Not to underestimate the pressure, and the enormous reservoir of goodwill that still belonged to Bush in September '02. And we don't know what Pelosi was told at that time. But if she was informed about, say, waterboarding -- would not the knowledge and values she walked in with be enough to recognize the procedure as torture? If not in the briefing, then after the fact?

Paul Krugman goes wobbly

Paul Krugman has been one of the most relentless critics of the Obama Administration's handling of the banking crisis, complaining early and often that the capital injections, the stress test plan, the Public-Private Investment Program to create a market for toxic asset sales, etc. etc. are rewarding failure, avoiding hard choices, "perpetuating zombie banks, blocking economic recovery."

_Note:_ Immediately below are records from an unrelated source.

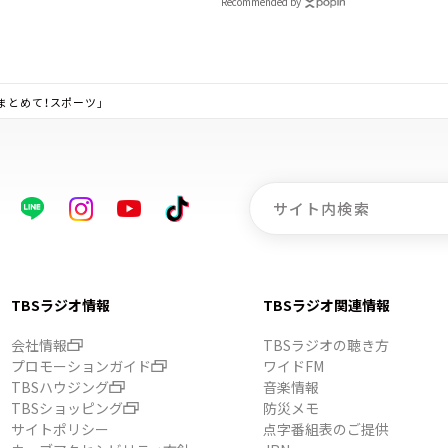
Recommended by
まとめて！スポーツ」
TBSラジオ情報
TBSラジオ関連情報
会社情報
TBSラジオの聴き方
プロモーションガイド
ワイドFM
TBSハウジング
音楽情報
TBSショッピング
防災メモ
サイトポリシー
点字番組表のご提供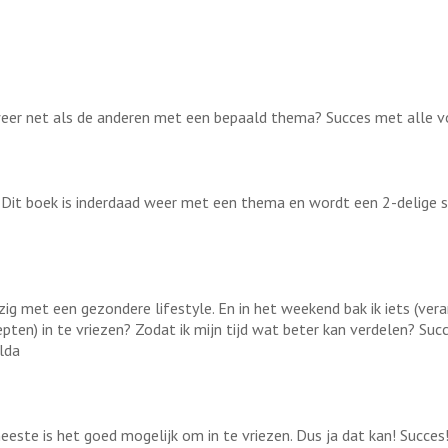
, weer net als de anderen met een bepaald thema? Succes met alle v
! Dit boek is inderdaad weer met een thema en wordt een 2-delige se
ig met een gezondere lifestyle. En in het weekend bak ik iets (veran
ten) in te vriezen? Zodat ik mijn tijd wat beter kan verdelen? Suc
lda
eeste is het goed mogelijk om in te vriezen. Dus ja dat kan! Succes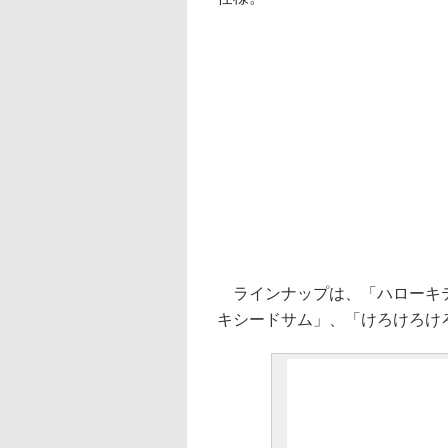
ラインナップは、「ハローキテ
キシードサム」、「けろけろけ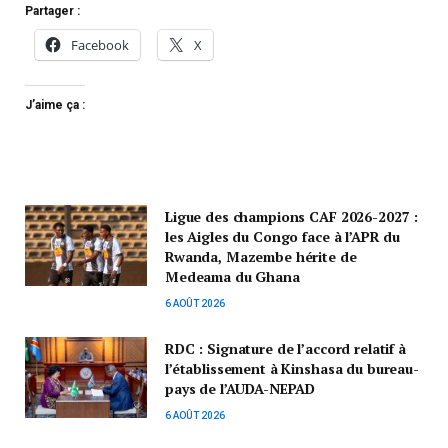
Partager :
Facebook
X
J’aime ça :
Ligue des champions CAF 2026-2027 :
les Aigles du Congo face à l’APR du
Rwanda, Mazembe hérite de
Medeama du Ghana
6 AOÛT 2026
RDC : Signature de l’accord relatif à
l’établissement à Kinshasa du bureau-
pays de l’AUDA-NEPAD
6 AOÛT 2026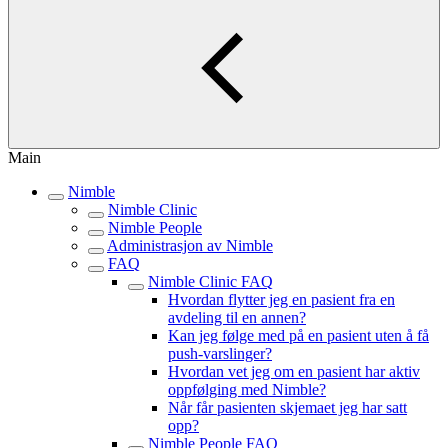
Main
Nimble
Nimble Clinic
Nimble People
Administrasjon av Nimble
FAQ
Nimble Clinic FAQ
Hvordan flytter jeg en pasient fra en
avdeling til en annen?
Kan jeg følge med på en pasient uten å få
push-varslinger?
Hvordan vet jeg om en pasient har aktiv
oppfølging med Nimble?
Når får pasienten skjemaet jeg har satt
opp?
Nimble People FAQ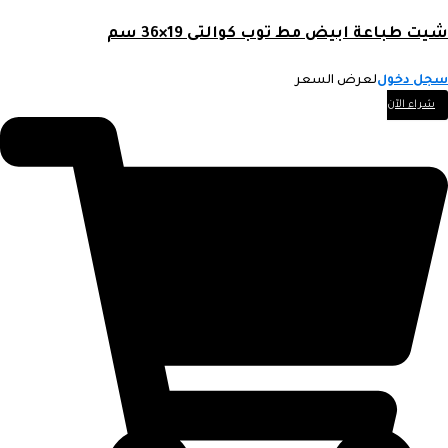
شيت طباعة ابيض مط توب كوالتى 19×36 سم
سجل دخول
لعرض السعر
شراء الآن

He may be right. But he's showing some green shoots of doubt. Here's his current assessment of the stress test strategy:
What we’re really seeing here is a decision on the part of President Obama and his officials to muddle through the financial crisis, hoping that the banks can earn their way back to health.

It’s a strategy that might work. After all, right now the banks are lending at high interest rates, while paying virtually no interest on their (government-insured) deposits. Given enough time, the banks could be flush again.
After forecasting that the banks will not be well capitalized for a long time in the absence of massive government recapitalization, Krugman hedges again:
Can the economy recover even with weak banks? Maybe. Banks won’t be expanding credit any time soon, but government-backed lenders have stepped in to fill the gap. The Federal Reserve has expanded its credit by $1.2 trillion over the past year; Fannie Mae and Freddie Mac have become the principal sources of mortgage finance. So maybe we can let the economy fix the banks instead of the other way around.'
Then the pivot back to doomsday:
But there are many things that could go wrong.
Well, yes. But there are also many things that could go wrong with nationalization -- or any other plan. This is not to say that Krugman's core critique -- that Obama and Geithner are fostering zombie banks and shrinking from the full-scale industry restructuring that's need to put banking on a sustainable footing -- does not remain cogent.

But the Cassandra cry to which he devotes the second half of today's screed is pretty lame. He
worries that "the prospects for fundamental financial reform are fading." Evidence? That H. Rodgin Cohen, who was reportedly being considered for a deputy Treasury secretary position said a few days ago, "I am far from convinced there was something inherently wrong with the system."

Red alert! A prospective appointee is insufficiently zealous; ergo, Obama is going to wimp out on regulatory reform. Could happen, I guess. It's not yet clear how willing Obama is to break eggs, or heads, on any front where hard-core resistance threatens his core principles.

Nonetheless, it looks to me as if Krugman has downgraded his threat level a shade or two below orange.